My Transformation from Retail to QA to Software Development

Five years ago, I graduated with a Business degree and no real idea what I wanted to do. I had a vague idea that I wanted to be an ‘inspiring, charismatic leader’ of some sort, but little else beyond that. After nine months of job hunting, I finally landed a position as a manager at Target. Cut to a year and a half later, and I was burnt out, disillusioned, and ready for a change. That change came quickly. I applied for a Quality Assurance (QA) position at a local tech company and was offered the job. This was my big break into software development.

I spent four years in QA working on Scrum teams, typically with 5 developers and 5 QA professionals. Starting out, I had a strong interest in learning how to code, but little idea how to start. I also had the notion in my mind that ‘software engineers’ were all-knowing encyclopedias when it came to coding; that when they left their Computer Science program, they had, more or less, all of the technical coding skills they’d need for their career. The more I worked beside my developer team mates, the more I realized that my previous ideas about the ‘all knowing’ nature of developers weren't entirely accurate. These were highly skilled professionals, but they were also constantly googling, asking each other questions, and ultimately, teaching themselves new skills each day. The only thing separating me from joining their ranks was knowledge and practice. So I hit the books.

Two years later, and things were starting to fall into place. I had a solid understanding of object oriented programming and a thirst to use my hard earned skills. I was promoted to QA Software Test Engineer and spent another two years developing programs that automated testing of the company’s product. My development skills continued to slowly grow and mature.

Eventually, my interests brought me down a different path. I had always been interested in graphic design, layouts, typography, and the visual nature of the web. So I started teaching myself Ruby on Rails, a framework for creating web sites. After a year using Ruby on Rails, I realized my real passion was building products that could be seen and interacted with. The question was how to get to a skill level where someone would hire me.

After a lot of thought, I decided to go ‘all in’ toward reaching my goal of becoming a developer. I quit my job and moved 800 miles north to Portland, Oregon where I enrolled in Epicodus, a software development trade school. I spent eight hours a day for five months at Epicodus improving my development skills. The program just finished, and I currently find myself interviewing with local tech companies while working on some personal web projects.

Words of Wisdom

My path to ‘developer’ was a windy road with many stops and rest breaks. With my experience fresh in mind, I have some words of advice for those thinking of pursuing a career in software development.

Make learning relatable
Learning how to program is not easy. By a long shot. That’s why it’s so important to find something you’re passionate about that will motivate you to study on Saturday and Sunday when you could be doing something else. What excites you? What website would you get value from that doesn’t currently exist? Start building it! Always be working on some passion project—it motivates you to improve your development skills while giving you something to talk about during interviews with potential employers.

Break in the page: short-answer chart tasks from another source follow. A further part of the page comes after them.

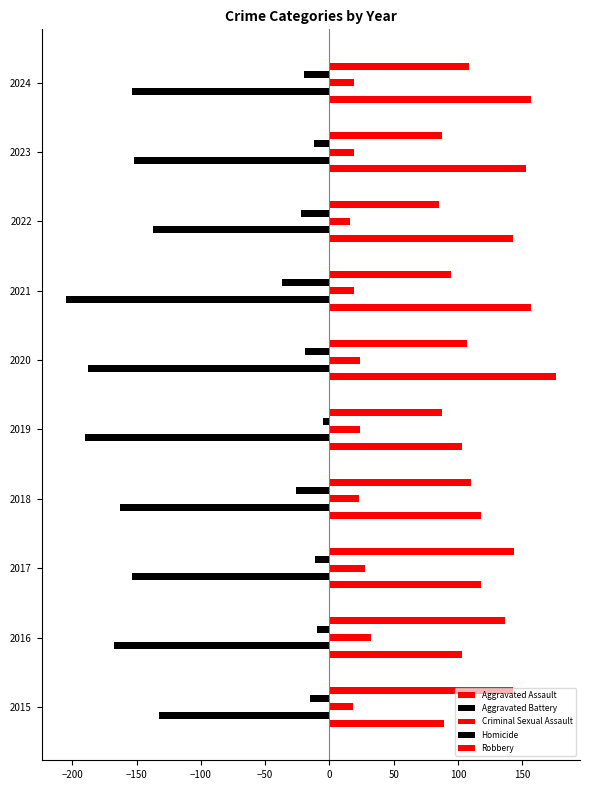

How many distinct data groups are displayed?

5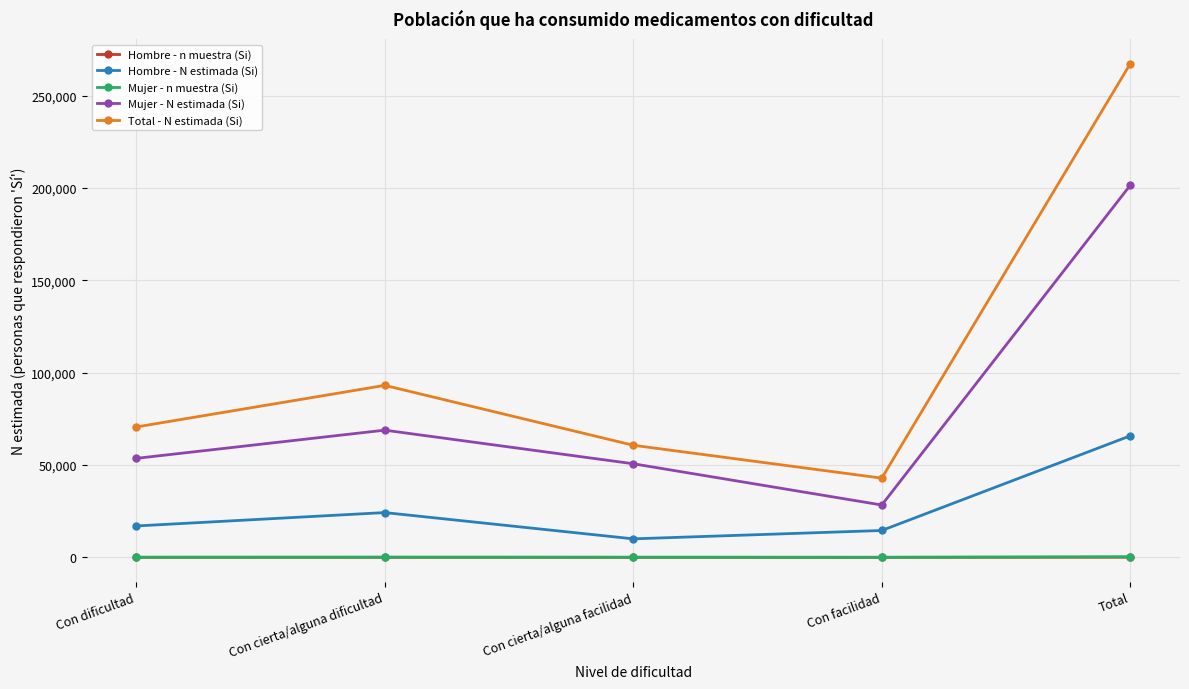

What is the difference between the Hombre - n muestra (Si) values at Total and Con facilidad?

64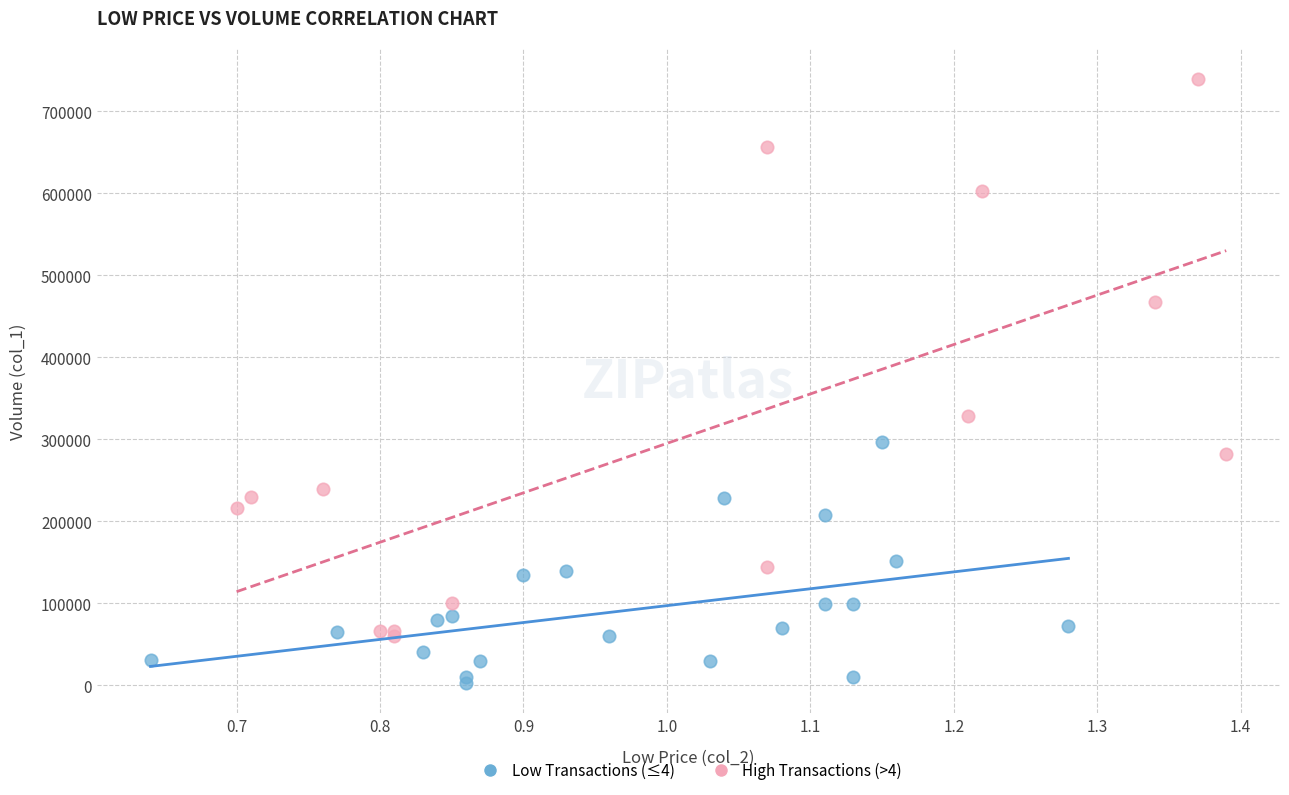

Which series has the largest Y range (max minus min)?

High Transactions (>4)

Find a way to dedicate your full attention to learning, if possible
Much of my four years in QA was spent learning and advancing my development skills, both inside and outside of work, but it was on a part time basis. Toward the end of my time in QA as I was learning Ruby on Rails, it became apparent that it’s difficult to get to a hire-able state without dedicating yourself full time toward that goal. For me, that meant quitting my job and enrolling in a coding school. If you can, consider taking three or more months off work or joining a coding school to dedicate your full attention toward web development.

Have something to show off
At some point, it’s vital that you have something to show off to a potential employer. For me, that meant working on passion projects and building a personal portfolio site to show off my work. This site showcases some of the work I’ve done, but it was also a fantastic opportunity to build a fully functional site from the ground up—an incredible learning experience.

Consider Quality Assurance
QA is a fantastic career path. Most of the 30 QA peers I worked with previously are happily employed as QA professionals. QA roles are generally easier to step into for beginner developers, and it’s a great opportunity to learn about software development while preparing for a ‘developer’ position.

Stay thirsty, my friend

The beautiful thing about software development is that it’s largely a meritocracy. Some of the most brilliant developers I know are self-taught without any formal education. Likewise, some of the best I've met are also from great Computer Science programs. My point: software development has a long history of influential people from all walks of life and backgrounds, both formal and self-taught. Don’t get discouraged if you’re going the self-taught route.

I recently spent five weeks interning with EyeCue Lab. During the interview, I asked Rick, the Director, if he had any advice for a young developer. His response: “Stay thirsty.” To me, that meant never being fully satisfied and continually pushing yourself toward something. Web development is a constantly evolving industry, and there’s no telling what languages will be mainstream in 10 years. If you decide to pursue web development as a career, never stop learning, and above all, stay thirsty.